▸ Task description
Locate each of the lines below that contains the string "supply", with uppercase and lowercase treated as distinct, and copy every such line in full.

■ ■ ■ ■ ■ ■ ■

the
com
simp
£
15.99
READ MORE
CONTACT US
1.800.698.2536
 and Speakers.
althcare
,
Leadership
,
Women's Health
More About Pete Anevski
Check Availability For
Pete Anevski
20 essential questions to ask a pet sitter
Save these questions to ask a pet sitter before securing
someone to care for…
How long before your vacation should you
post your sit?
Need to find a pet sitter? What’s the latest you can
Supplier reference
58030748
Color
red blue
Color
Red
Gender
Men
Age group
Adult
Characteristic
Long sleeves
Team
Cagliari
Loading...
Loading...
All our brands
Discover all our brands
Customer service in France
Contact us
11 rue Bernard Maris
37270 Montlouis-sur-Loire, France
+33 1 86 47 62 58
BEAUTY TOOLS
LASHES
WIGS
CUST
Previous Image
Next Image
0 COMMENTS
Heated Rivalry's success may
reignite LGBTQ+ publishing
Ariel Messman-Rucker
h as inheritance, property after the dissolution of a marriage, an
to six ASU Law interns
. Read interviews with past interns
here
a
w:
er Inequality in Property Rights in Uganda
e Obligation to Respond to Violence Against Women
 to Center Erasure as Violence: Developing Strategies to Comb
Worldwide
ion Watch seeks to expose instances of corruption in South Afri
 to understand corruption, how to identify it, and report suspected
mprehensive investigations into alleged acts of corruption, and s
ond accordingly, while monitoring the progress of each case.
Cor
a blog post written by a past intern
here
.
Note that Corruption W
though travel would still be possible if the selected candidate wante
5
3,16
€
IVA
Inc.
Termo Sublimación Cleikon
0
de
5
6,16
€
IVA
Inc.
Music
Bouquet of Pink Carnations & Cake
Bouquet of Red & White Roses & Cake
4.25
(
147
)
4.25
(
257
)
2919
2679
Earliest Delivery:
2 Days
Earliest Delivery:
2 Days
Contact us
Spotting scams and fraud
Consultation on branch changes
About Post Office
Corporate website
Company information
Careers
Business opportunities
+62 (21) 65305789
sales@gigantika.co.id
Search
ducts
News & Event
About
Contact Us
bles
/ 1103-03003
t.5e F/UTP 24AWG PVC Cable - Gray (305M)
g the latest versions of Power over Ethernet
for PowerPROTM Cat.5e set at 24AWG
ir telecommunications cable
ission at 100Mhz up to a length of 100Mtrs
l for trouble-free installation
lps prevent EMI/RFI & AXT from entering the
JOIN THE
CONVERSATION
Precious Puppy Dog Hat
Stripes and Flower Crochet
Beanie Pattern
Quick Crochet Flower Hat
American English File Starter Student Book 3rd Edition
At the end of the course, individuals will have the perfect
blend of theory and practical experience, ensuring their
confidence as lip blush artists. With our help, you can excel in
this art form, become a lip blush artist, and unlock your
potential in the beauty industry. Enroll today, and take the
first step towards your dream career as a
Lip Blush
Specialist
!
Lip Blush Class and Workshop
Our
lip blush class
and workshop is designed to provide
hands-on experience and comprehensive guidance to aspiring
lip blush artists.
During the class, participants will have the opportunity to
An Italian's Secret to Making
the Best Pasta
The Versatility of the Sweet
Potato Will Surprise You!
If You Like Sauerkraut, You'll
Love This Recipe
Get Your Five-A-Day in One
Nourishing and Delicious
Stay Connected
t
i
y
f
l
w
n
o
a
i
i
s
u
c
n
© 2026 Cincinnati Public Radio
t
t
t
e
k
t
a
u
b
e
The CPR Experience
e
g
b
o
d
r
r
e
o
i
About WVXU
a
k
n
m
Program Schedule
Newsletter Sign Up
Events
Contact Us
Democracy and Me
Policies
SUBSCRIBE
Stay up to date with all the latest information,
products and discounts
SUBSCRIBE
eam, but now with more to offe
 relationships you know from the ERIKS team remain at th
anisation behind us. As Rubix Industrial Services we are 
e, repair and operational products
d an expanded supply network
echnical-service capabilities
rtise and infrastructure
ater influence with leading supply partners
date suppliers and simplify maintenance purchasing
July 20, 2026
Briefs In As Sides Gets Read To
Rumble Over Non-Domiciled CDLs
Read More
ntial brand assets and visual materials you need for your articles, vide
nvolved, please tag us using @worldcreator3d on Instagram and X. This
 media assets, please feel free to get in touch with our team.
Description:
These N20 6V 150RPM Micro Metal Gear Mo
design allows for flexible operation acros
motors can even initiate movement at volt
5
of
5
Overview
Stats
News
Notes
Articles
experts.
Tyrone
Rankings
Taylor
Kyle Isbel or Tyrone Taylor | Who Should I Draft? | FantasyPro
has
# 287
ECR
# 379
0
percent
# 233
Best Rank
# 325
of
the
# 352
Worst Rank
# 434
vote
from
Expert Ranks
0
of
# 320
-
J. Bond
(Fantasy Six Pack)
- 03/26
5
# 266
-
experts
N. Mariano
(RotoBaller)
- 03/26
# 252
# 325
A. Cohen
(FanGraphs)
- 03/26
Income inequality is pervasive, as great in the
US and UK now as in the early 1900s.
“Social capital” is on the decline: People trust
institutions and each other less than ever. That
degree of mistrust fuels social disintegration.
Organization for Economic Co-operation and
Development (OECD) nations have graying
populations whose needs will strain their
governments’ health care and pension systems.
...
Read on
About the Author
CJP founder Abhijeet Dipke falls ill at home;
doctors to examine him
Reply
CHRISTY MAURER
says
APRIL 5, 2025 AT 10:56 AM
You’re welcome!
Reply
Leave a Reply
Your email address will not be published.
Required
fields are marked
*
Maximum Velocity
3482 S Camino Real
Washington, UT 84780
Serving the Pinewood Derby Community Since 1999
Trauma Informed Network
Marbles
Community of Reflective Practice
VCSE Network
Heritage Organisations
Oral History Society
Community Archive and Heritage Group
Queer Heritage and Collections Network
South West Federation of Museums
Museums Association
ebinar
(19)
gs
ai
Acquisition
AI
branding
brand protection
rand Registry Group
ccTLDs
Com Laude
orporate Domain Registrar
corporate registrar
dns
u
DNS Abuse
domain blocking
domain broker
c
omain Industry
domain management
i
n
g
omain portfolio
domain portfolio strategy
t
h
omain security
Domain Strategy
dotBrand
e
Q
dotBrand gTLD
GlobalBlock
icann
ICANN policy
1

■ ■ ■ ■ ■ ■ ■

▸ Solution
d an expanded supply network
ater influence with leading supply partners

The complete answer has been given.